Tattoo Man, 2010
Allison and I had a brief e-mail exchange the other day about the camera equipment we carry with us. She described how free she’d felt when she left her camera bag filled with every piece of camera equipment she owns at home and instead gone on a trip with just her camera and a single 50mm lens.
I described how I carry a backpack full of lens, filters, spare batteries, chargers, cleaning supplies, a backup storage drive and a backup camera when I travel for vacation. But when I’m on a business trip and don’t want to add an extra ounce to my load I, too, reduce the pile to a single camera and single lens. The camera’s always hanging over my shoulder, always at hand.
I’ll probably always carry the whole bag of tricks when I have the luxury of a car to carry it in. But more often than not, I’ve found that having the flexibility of having all that extra equipment with me translates into fewer shots rather than more. In many cases the moment I was trying to capture will have passed while I was fumbling around in the bag for just the right lens.
(As I wrote that, I remembered that I’ve started carrying two cameras, one with a long lens and one with a shorter, wider one, when I shoot parades. So maybe all isn’t lost. But I mean, really, how often do you shoot parades? And just how pretentious do you want to look, Mr. Two Cameras Man?)
The larger point is this: one of the things I’m trying to train myself to do a better job of is forgetting about thinking before I take a picture. That probably sounds counterintuitive, especially if you’re a photographer who is big on careful arrangement of the scenes you photograph. Now that I think about it, I recall hearing photojournalists who cover wars and other tragic events describe how they have to shut down their thinking processes and become almost mechanical about shooting what they see in front of them. If they stop to consider a horrific war scene, the moment will have passed. If they stop to take in the human toll of an earthquake, they’ll be too emotionally involved to do their job.
As a rule, I face no wars and few natural calamities in the course of my photography. I can think of a half dozen times, though, in the last year when I’ve missed good pictures because I waited too long to take them. That car full of Goth kids who lifted their tops to provoke me, for example. While I stood there thinking about how I wouldn’t give them the satisfaction of acting out in front of me, I should have taken the picture and worried about the morals later on.
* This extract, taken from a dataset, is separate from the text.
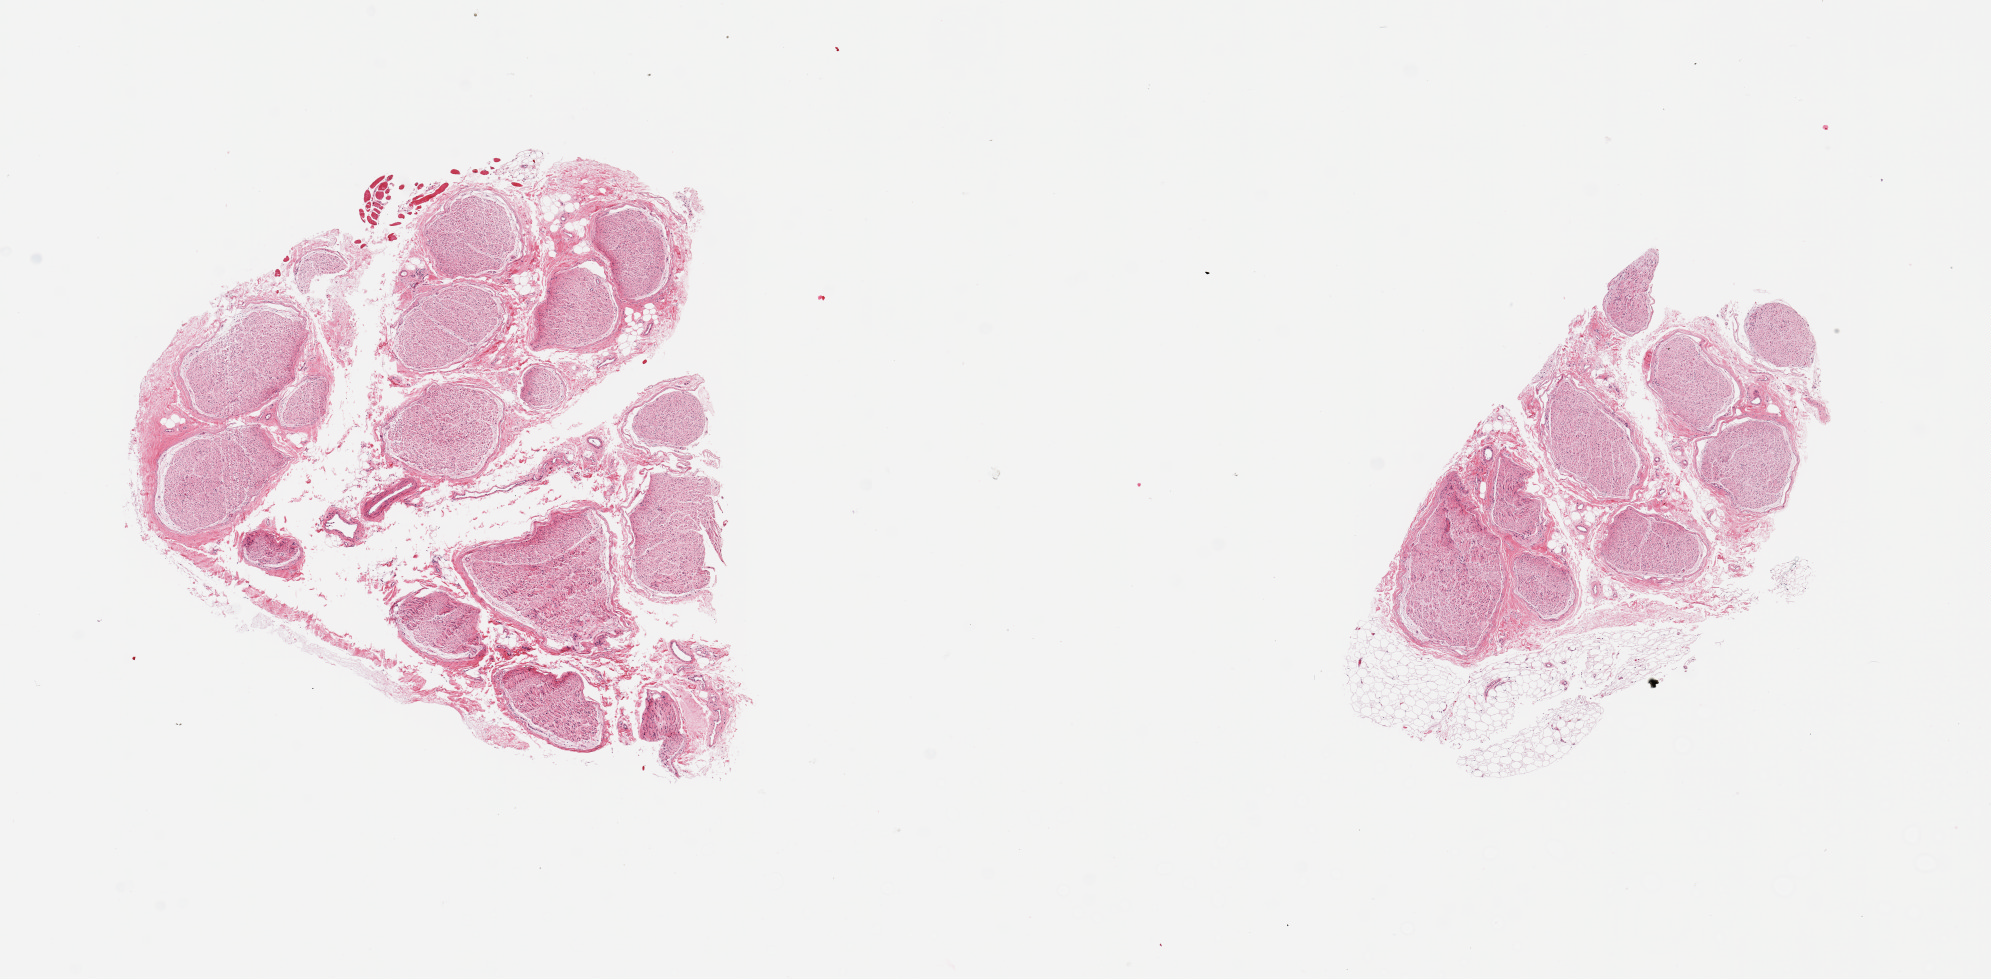
Digitized haematoxylin and eosin-stained section, whole scanned area (about 15.8 x 7.7 mm) shown as a low-resolution overview; PAXgene-fixed, paraffin-embedded tissue; sampled site (target tissue): tibial nerve; tissue donor sample. Female donor.
Review note (as recorded): 2 pieces; 10% internall fatty tissue.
And then there was the young couple I saw on the street embracing after a fight. It was a sweet emotional instance of young love that many people can identify with. I should have taken the picture right that second rather than be drawn into the tenderness of the moment (especially since two minutes later they were back to fighting again).
In both of these cases I could have easily deleted the photographs later on if I decided they were too provocative or too invasive of the subjects’ privacy. But since I never took them I didn’t have that choice. No one lost in this proposition but me.
Tattoo Man, above, is another good example. I saw this old man walking down the oceanfront boardwalk recent. His chest and arms are covered with tattoos, made only more interesting by his age and a generally hostile facial expression. I wanted to ask him to let me take a full portrait shot of him that would include all the tats as well as his facial expression. But I waited too long and when I finally got my act together for permission his wife was yelling at him to “get the f*** back to the car so we can get the f*** out of here!”
Just take the picture. Think about it later.